Now, I’ll continue my journey on the Camino de Santiago as I left Portomarín, Galicia. Even if you don’t have my book, you can still enjoy this post, and learn more about walking the French Way or Camino Francés (map from Wikipedia Commons).

If you arrive to Portomarín late in the day and tired, you may want to consider staying there. A good climb is ahead with no albergues for 5 kilometers. On my last post, On The Camino De Santiago in Portomarín, Spain, I climbed up the ancient staircase into the “new” town of Portomarín. Although it was still morning, I felt sluggish after my two breaks. I continued and crossed the arm over the Río Miño and back up another hill. Here I sweated profusely and was glad to reach the highway and a gentler climb. This is where I walked with the pilgrim in the aforementioned passage. According to the Codex Calixtinus, the first Camino guidebook dating to the 12th century, a brothel was once in this area.

Senda Portomarin, Fabrica, Galicia Spain, Camino de Santiago


Here, the Camino followed the senda beside the highway and took short strolls into the forest and farmland.

Farmland Portomarin, Toxibo Galicia Spain, Camino de Santiago

 

 

Farmland Portomarin, Toxibo, Galicia Spain, Camino de Santiago

 

 

hórrero in the hamlet of Toxibo. Along this stretch, the Camino ventures through a few very small communities.

horrero, Toxibo, Galicia Spain, Camino de Santiago

 

 




 

 

 The Iglesia de Santa María in Gonzar was undistinguished.

church Gonzar, Galicia Spain, Camino de Santiago

 

 

After climbing to an alto, this was the wide path through scrubland. Ahead, you can see a van waiting for pilgrims who were part of a tour group. These vans would wait for pilgrims at various points and actually skip stretches of the Camino. The vans and tour groups are more noticeable as you get closer to Santiago de Compostela.

Path Gonzar, Galicia Spain, Camino de Santiago

 

 

 At the highway and the 80 kilometer bollard.

bollard Gonzar, Galicia Spain, Camino de Santiago

 

 This was a lively group ahead, singing and chanting as they walked. They were with one of the tour groups and had just started walking in Portomarín.

path Gonzar, Ventas De Naron, Galicia Spain, Camino de Santiago

 

 

farmland Gonzar, Ventas De Naron, Galicia Spain, Camino de Santiago

 

 

The scrubby land here was less suited for farming.
-- -- --
» INSTRUCTIONS FOR THE TASK: Reproduce verbatim the part of the Camino account between "bollard Gonzar, Galicia" and "started walking in Portomarín.", inclusive. Base your work only on the Camino account above.

» DATASET CONTENT:
-- -- --
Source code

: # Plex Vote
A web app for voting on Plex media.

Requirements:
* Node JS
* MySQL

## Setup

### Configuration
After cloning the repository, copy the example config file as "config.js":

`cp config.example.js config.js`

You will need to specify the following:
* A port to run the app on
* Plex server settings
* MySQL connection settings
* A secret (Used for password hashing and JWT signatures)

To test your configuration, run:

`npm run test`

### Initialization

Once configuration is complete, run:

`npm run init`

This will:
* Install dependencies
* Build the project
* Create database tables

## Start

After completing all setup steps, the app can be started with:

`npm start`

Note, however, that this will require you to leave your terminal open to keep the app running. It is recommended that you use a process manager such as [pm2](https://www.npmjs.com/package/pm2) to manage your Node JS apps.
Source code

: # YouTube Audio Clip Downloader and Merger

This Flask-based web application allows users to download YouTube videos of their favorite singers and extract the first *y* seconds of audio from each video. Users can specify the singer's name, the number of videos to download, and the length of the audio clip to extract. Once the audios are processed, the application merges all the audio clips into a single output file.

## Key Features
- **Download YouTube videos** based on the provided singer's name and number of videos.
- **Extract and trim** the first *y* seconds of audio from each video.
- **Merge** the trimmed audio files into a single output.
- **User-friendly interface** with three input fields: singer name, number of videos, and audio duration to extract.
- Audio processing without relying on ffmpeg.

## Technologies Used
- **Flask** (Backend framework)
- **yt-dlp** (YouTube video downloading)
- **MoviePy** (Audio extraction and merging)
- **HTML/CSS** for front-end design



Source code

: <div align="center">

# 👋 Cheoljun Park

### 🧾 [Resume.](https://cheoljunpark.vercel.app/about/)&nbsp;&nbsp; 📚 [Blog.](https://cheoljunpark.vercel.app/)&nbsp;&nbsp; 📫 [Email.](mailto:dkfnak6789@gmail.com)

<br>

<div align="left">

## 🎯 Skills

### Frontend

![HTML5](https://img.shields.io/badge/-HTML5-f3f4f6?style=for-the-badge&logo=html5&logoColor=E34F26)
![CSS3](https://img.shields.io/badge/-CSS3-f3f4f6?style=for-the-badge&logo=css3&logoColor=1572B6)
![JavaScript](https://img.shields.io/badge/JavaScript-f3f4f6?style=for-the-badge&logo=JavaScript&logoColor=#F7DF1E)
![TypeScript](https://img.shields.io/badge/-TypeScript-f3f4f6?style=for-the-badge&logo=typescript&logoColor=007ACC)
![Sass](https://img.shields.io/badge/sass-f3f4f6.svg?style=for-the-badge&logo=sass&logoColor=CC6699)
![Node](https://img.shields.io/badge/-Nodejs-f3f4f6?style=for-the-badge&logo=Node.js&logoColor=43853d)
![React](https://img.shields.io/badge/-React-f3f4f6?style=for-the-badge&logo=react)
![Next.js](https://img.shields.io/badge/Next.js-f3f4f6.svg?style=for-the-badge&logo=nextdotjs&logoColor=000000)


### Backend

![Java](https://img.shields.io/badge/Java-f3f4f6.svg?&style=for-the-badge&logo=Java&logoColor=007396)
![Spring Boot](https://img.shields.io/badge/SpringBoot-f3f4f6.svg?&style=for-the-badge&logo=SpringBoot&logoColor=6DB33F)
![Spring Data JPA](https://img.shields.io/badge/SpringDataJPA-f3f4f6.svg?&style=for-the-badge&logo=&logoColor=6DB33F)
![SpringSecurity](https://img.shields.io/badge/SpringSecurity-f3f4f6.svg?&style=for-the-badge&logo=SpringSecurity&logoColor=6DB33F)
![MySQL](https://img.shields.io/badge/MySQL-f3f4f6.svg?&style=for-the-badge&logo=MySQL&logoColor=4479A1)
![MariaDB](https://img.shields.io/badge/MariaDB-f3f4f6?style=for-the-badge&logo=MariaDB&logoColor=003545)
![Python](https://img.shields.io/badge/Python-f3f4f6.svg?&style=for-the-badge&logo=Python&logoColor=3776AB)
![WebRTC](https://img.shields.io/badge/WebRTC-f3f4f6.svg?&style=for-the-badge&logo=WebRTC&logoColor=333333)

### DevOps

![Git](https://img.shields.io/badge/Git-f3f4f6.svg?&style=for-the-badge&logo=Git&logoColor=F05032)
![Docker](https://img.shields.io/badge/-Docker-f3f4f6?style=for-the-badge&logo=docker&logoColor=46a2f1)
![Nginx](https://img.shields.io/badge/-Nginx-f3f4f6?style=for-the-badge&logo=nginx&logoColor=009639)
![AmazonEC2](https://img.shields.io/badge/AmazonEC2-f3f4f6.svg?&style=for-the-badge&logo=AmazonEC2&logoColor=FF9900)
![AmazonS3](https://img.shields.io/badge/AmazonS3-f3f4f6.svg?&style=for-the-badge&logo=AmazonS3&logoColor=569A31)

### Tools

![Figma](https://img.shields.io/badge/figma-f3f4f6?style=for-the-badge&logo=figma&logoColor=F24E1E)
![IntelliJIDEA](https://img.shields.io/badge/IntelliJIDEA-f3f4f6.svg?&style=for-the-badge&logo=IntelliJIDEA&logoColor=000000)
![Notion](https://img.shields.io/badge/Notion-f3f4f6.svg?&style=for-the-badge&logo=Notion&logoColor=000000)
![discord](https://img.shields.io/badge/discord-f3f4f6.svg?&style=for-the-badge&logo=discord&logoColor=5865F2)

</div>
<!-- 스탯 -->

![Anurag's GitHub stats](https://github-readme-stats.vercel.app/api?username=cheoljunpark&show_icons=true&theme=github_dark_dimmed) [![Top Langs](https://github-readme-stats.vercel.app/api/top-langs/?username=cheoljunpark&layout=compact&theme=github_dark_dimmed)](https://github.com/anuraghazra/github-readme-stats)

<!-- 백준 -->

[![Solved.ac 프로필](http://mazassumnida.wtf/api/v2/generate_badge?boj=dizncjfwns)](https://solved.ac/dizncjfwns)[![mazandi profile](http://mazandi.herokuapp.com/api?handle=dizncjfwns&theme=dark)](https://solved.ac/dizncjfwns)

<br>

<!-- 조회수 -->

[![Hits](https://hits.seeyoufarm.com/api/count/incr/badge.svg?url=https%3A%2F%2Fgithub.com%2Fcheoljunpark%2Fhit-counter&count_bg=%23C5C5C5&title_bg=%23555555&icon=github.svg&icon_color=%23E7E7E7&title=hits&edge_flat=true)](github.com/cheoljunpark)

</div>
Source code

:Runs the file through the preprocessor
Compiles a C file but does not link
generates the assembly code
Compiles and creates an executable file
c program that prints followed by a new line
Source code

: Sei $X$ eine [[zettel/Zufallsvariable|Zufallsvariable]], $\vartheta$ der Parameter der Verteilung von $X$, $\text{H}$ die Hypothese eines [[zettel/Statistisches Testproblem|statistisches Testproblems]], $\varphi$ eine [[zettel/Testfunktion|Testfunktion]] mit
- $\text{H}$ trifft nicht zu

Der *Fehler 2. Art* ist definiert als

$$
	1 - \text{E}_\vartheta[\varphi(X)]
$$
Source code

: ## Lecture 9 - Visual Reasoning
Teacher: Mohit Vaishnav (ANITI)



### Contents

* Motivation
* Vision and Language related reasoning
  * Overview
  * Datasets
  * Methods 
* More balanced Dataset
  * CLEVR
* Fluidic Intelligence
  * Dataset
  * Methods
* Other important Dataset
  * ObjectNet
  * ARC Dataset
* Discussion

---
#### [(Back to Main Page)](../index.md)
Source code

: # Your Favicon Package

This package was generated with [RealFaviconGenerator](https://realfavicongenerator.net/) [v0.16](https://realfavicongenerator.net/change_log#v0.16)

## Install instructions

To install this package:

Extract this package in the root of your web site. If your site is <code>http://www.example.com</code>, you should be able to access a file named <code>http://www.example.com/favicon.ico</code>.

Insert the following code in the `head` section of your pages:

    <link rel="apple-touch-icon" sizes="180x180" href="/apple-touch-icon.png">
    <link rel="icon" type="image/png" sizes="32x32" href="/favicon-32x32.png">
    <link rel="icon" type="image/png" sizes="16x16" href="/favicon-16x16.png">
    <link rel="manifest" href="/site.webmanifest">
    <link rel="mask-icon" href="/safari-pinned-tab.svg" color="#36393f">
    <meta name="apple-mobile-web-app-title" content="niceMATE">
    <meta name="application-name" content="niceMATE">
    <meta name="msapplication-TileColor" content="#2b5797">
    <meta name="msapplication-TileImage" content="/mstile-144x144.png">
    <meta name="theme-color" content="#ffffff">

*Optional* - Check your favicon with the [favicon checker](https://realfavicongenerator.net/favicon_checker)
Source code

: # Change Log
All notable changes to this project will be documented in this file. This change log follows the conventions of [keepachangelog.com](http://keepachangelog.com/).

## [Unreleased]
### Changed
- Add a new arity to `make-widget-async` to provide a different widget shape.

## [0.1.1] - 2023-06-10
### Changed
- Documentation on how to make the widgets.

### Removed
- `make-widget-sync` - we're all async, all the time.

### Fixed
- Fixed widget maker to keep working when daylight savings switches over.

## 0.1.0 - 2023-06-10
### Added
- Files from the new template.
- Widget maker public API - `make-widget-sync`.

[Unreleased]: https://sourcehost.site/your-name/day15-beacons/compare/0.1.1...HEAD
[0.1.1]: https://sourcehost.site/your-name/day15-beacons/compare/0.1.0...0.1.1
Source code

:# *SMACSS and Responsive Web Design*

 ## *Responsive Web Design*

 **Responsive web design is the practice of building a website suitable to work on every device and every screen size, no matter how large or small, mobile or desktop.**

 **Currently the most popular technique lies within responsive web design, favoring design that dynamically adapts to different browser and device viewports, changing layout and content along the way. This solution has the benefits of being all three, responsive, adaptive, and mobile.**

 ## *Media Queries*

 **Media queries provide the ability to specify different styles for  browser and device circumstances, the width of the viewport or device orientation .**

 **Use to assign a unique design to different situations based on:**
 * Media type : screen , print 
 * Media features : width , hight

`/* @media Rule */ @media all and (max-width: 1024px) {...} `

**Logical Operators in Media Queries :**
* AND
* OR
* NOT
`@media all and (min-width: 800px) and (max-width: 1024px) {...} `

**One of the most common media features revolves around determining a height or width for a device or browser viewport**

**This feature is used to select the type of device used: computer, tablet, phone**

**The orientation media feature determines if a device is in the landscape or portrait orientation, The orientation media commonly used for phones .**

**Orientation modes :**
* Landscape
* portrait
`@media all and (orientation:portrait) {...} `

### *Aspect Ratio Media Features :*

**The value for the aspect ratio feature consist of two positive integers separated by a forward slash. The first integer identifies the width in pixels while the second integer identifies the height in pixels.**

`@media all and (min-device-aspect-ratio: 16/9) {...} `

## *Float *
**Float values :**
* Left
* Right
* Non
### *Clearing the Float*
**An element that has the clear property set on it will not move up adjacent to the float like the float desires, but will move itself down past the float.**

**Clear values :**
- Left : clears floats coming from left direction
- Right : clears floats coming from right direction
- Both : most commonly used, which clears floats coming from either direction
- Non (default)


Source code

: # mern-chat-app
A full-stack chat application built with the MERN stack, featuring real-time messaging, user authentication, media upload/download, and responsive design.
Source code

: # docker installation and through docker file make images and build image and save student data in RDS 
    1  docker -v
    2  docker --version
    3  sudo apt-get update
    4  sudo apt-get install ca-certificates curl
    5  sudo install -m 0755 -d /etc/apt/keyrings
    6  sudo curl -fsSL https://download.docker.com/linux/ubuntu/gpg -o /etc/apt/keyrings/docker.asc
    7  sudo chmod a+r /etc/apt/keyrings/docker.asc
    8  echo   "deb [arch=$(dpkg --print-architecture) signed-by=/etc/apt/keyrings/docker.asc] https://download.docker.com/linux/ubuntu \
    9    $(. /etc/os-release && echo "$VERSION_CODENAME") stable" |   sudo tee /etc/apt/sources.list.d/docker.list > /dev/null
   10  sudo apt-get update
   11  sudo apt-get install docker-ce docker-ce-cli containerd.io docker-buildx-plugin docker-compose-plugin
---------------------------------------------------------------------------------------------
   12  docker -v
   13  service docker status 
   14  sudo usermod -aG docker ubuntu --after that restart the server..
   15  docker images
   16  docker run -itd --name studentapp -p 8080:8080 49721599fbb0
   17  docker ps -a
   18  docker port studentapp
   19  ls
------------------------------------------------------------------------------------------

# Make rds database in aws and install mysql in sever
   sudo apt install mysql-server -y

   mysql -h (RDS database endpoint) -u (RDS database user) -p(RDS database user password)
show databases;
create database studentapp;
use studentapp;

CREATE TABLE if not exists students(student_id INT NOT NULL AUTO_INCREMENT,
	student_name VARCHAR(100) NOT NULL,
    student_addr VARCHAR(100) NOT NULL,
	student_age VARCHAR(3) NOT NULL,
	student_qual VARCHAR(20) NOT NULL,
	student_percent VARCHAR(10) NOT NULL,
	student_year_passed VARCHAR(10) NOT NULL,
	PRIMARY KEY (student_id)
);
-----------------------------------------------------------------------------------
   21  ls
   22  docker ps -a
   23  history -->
-- -- --
» EXERCISE RESPONSE:
bollard Gonzar, Galicia Spain, Camino de Santiago

 

 This was a lively group ahead, singing and chanting as they walked. They were with one of the tour groups and had just started walking in Portomarín.